Der Büroangestellte war nach einem leisen Klopfen eingetreten und legte seinem Chef ein Blatt Papier hin. «Das wurde eben telefonisch durchgegeben, Sir.»

Whittington ergriff das Papier und las. «Es ist gut, Brown. Sie können gehen.»

Der Angestellte zog sich zurück und Whittington wandte sich wieder Tuppence zu. «Kommen Sie morgen um die gleiche Zeit wieder. Ich habe jetzt zu tun. Da sind zunächst einmal fünfzig Pfund.»

Er holte rasch einige Scheine hervor, schob sie Tuppence zu und erhob sich ungeduldig.

Tuppence zählte die Scheine, steckte sie in die Handtasche und erhob sich.

«Leben Sie wohl, Mr Whittington», sagte sie höflich. «Oder ich sollte doch wohl eher au revoir sagen?»

«Ganz richtig.» Whittington sah fast heiter aus. Diese Veränderung weckte in Tuppence eine leichte Vorahnung. «Au revoir, mein reizendes Fräulein.»

Tuppence eilte leichtfüßig die Treppe hinunter. Sie war in bester Stimmung. Eine Normaluhr auf der Straße zeigte fünf Minuten vor zwölf.

«Jetzt soll Tommy auch eine Überraschung erleben», murmelte Tuppence und rief ein Taxi herbei. 

3

«Was in aller Welt hat denn dich dazu getrieben, ein Taxi zu nehmen?», fragte Mr Beresford.

«Ich hatte Angst, zu spät zu kommen.»

«Angst, zu spät zu kommen? Ach, lieber Gott, ich gebe auf!», erklärte Mr Beresford.

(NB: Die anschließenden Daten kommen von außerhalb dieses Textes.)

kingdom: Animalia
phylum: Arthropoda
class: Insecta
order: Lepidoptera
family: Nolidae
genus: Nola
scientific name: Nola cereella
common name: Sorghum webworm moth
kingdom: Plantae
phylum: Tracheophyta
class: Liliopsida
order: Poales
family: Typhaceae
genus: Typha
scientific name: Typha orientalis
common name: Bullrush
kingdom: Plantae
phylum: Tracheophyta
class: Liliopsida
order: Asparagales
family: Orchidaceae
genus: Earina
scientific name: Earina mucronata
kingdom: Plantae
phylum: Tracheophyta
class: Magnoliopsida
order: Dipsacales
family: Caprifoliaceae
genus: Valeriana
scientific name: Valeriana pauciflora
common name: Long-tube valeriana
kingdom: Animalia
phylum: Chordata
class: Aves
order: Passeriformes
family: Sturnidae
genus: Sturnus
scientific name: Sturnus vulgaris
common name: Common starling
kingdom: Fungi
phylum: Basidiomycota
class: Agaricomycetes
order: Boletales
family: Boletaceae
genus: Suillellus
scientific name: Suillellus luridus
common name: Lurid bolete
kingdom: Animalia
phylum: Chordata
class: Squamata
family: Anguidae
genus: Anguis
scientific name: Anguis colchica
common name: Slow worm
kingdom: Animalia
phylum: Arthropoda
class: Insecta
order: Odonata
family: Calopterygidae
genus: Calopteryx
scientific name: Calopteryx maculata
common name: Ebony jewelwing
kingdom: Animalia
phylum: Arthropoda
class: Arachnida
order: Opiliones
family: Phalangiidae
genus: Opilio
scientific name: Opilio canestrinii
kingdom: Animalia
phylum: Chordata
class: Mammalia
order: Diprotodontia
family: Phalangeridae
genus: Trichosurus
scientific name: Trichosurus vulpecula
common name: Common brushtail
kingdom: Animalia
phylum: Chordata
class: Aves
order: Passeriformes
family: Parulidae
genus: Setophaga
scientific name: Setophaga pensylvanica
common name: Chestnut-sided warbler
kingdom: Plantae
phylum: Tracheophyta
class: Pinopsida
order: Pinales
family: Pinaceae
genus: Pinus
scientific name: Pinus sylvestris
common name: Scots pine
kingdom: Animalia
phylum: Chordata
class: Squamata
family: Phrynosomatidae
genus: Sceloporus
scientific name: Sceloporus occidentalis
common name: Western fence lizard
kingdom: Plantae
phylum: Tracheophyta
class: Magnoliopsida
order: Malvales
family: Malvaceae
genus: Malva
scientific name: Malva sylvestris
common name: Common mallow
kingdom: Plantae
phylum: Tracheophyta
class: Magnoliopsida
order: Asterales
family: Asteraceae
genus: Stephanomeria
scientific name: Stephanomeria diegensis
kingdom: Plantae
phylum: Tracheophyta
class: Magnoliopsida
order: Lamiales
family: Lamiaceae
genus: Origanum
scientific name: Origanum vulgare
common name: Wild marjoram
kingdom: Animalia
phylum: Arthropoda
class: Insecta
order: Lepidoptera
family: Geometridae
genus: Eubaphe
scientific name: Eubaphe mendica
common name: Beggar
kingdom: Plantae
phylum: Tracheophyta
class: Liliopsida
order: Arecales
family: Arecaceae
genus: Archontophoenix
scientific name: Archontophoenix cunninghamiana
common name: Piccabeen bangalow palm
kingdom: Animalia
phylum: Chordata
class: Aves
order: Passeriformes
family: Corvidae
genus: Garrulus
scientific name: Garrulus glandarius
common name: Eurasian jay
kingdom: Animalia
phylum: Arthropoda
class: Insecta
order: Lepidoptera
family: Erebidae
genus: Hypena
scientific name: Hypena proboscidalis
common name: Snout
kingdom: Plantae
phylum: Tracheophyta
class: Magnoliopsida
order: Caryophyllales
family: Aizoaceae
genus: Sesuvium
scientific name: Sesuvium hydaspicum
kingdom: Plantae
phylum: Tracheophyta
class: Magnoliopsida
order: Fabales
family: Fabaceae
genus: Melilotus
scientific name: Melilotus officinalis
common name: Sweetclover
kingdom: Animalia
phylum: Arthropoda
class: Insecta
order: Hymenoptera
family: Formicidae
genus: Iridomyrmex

«Komm, gehen wir essen. Wie wäre es mit dem Savoy?»

Tommy grinste. «Oder mit dem Ritz?»

«Wenn ich es mir noch mal überlege, ziehe ich eigentlich das Piccadilly vor. Es liegt näher.»

«Sag mal, ist das eine neue Art Galgenhumor bei dir? Oder ist in deinem Kopf vielleicht etwas ausgehakt?», fragte Tommy.

«Die zweite Annahme könnte zutreffen. Ich bin zu Geld gekommen und es war wohl mehr, als ich ertragen kann. Für diese Form geistiger Verwirrung hat der Arzt Horsd’œuvres, Hummer à l’américaine und Pfirsich Melba verordnet. Und das werden wir uns jetzt zu Gemüte führen.»

«Nun sag schon, Tuppence, was ist denn in dich gefahren?»

«Oh, du Ungläubiger!» Tuppence riss ihre Tasche auf. «Sieh dir den an und den und den!»

«Hör nur auf, mit Pfundnoten so herumzuwedeln!»

«Sind ja keine Pfundnoten. Sind fünfmal besser als die und der ist sogar zehnmal besser.»

Tommy stöhnte. «Träume ich oder sind es wirklich Pfundnoten, die mir da in unverantwortlicher Weise vor die Nase gehalten werden?»